The items excluded include 852 Chinese goods, mostly agricultural, 11 of which are specific to Jeju: mandarins, green onions, garlic, radish, cabbage, carrots, ribbon fish, milkfish, and potatoes.
In return 637 Korean exports items, mostly industrial products like cars and steel, were excluded from liberalization.

▲ President Park Geun-hye meets with Xi Jinping, president of the People's Republic of China. Photo courtesy Cheongwadae

In addition to these defensive measures to exclude Chinese goods and protect domestic markets, the island is also planning “attack” strategies. This involves differentiating higher-priced local products from cheaper Chinese alternatives in terms of quality, thus appealing to Chinese consumers and increasing exports.

To ensure such quality, and justify higher prices, the province is pushing agricultural mechanization, larger-scale production, new methods of storage and improved distribution. For example, the National Agricultural Cooperative Federation will be controlling much of the mandarin and winter vegetable distribution henceforth, and farmers are receiving consultation on marketing and branding.

Good Agricultural Practices (GAP) certification will also be sought across the island in a move toward the entire region aligning with GAP principles and, eventually, going organic. Jeju Development Institute is also planning to introduce more productive seeds, as well as innovations in developing, processing, and circulating produce.

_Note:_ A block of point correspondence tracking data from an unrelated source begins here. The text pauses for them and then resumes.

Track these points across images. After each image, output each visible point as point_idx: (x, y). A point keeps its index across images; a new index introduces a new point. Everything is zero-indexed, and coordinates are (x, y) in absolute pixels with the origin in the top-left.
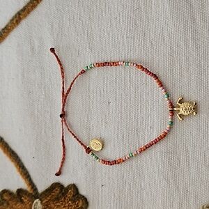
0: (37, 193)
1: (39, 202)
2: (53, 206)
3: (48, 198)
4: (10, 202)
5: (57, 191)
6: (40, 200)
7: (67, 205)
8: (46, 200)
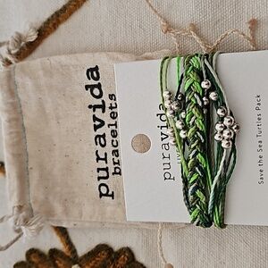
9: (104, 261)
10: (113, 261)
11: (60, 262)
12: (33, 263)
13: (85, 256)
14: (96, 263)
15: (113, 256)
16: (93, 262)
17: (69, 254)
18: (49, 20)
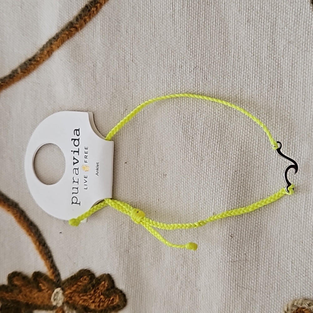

The FTA could also have a knock-on effect on tourism, especially with a significant proportion of Chinese visitors increasingly lured by cheaper, tax-free items at Korean duty-free shops. Following the FTA, “hot consumer items” such as cosmetics will flow into China at prices comparable to Korea, leading analysts to suggest visitor numbers might dwindle.

Choe Seok-beom, professor of economics and trade at Cheju Halla College, believes that the FTA is a natural part of Korea’s economic growth, and adaptation to changing times is essential to survive harsh global competition. Over time, says Choe, all trade barriers between countries are likely to disappear, a goal set by the World Trade Organization.

On the other hand, according to China Institute of International Studies researcher Shi Yongming, quoted in the Beijing Youth Daily, there are fears the FTA could increase economic tension between Korea and Japan, with unknown consequences.

“The Japan-Korea economic structure is becoming relatively homogeneous, which means when China signs the FTA with Korea, there will be more competition between Korea and Japan within the Chinese market.”

So, while the signing of the FTA will undoubtedly offer many advantages to citizens in both countries, there will be some losers in addition to the increase in goods freely flowing cross-border. The FTA also points to a more resilient and maturing relationship between these two Asian powerhouses as they both adapt to a world of fewer tariffs and freer trade.